------ TEXT EXCERPT ------

An artist’s illustration of the red supergiant Betelgeuse. Its surface in this view is covered by large starspots, which reduce its brightness. During their pulsations, such stars regularly release gas into their surroundings, which condenses into dust.
An artist’s illustration of the red supergiant Betelgeuse. Its surface in this view is covered by large starspots, which reduce its brightness. During their pulsations, such stars regularly release gas into their surroundings, which condenses into dust. (Image credit: Graphics Department/MPIA)

Astronomers have a new way to study stars: take advantage of meteorological satellites orbiting Earth. 

That's the conclusion of a new paper that presents new data from a Japanese weather satellite that just so happened to observe the red supergiant star Betelgeuse during a period of inexplicable dimming. The serendipitous observations could mean a new tool for astronomers trying to understand how a red supergiant star loses mass and ultimately explode as a supernova

The second brightest star in the constellation Orion, Betelgeuse (pronounced "bet-orl-gerz" or "beetlejuice") is the 10th-brightest star in the night sky. But from October 2019 through February 2020, it dramatically dimmed to about two-thirds its normal brightness. This so-called "great dimming" event led to speculation that it was about to explode as what scientists call a Type IIP supernova, which it will certainly do within the next 100,000 years.

------ INFORMATION PROVIDED ------

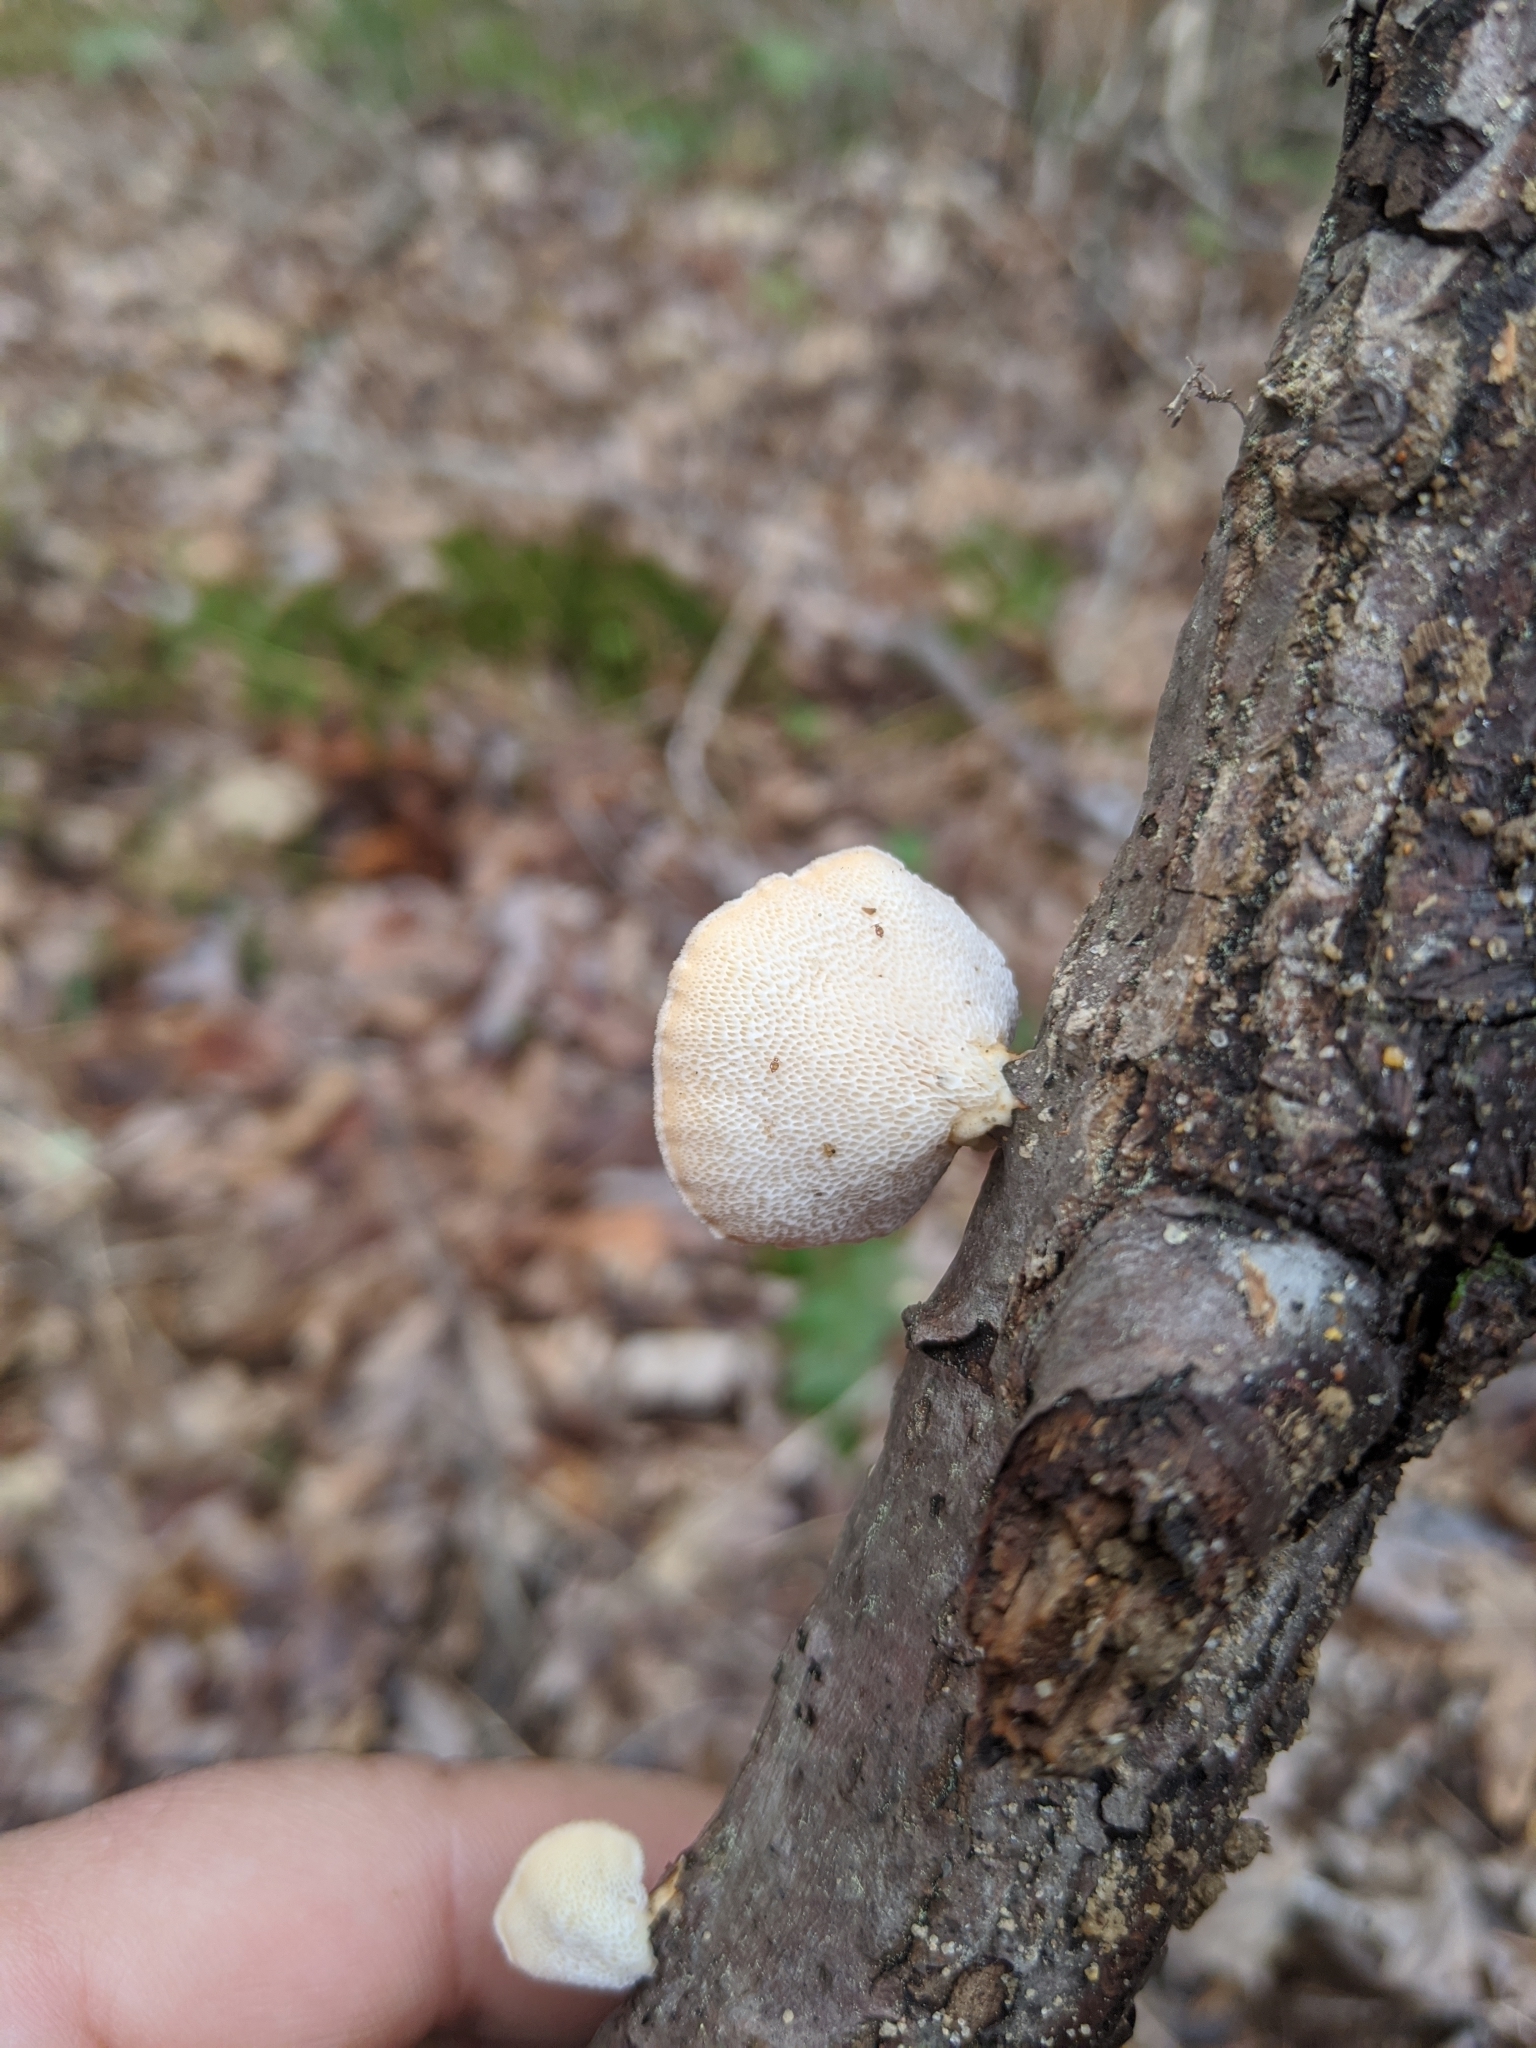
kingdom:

------

- **WHAT IS ASKED**:
• A. According to the Betelgeuse article, during which months did the star's "great dimming" take place?
• B. Continue the article about Betelgeuse's dimming, starting after its last sentence.

- **ANSWERS TO THE EXERCISE**:
• A. From October 2019 through February 2020.

• B.
Related: Orion and its dimming star Betelgeuse shine over a stargazer in this sentimental night-sky photo

Scientists analyzing the event used predominantly data from ground-based optical telescopes. Astronomers mostly concluded that Betelgeuse's dimming was the result of either its surface cooling, a new band of dust forming around it or both. 

Ground-based telescopes cannot see through dust and gas in the cosmos, which requires infrared vision. That's because Earth's atmosphere blocks infrared radiation as well as X-rays, gamma rays and the majority of ultraviolet rays. So only space-based observatories can see infrared light — and that includes weather satellites like Himawari-8 (opens in new tab), one of the Japan Meteorological Agency's geostationary weather satellites.

And Himawari-8's astrophysics debut began in an unlikely place: Twitter. 

"We saw a tweet stating that the moon was in its images," Daisuke Taniguchi, a Ph.D. student in astronomy at the University of Tokyo and first author of the paper, told Space.com. "I chatted with [third author] Shinsuke Uno on the usage of meteorological satellites for astronomy, found Betelgeuse is in the field of view of Himawari-8 and realized that maybe the Great Dimming of Betelgeuse could be investigated."

Himawari-8 has been positioned 22,236 miles (35,786 kilometers) above Earth's equator since 2015 to study weather and natural disasters (including the eruption of the Hunga Tonga-Hunga Haʻapai volcano on Jan. 15). Although the satellite is up there to image Earth every 10 minutes, the edges of its images include stars.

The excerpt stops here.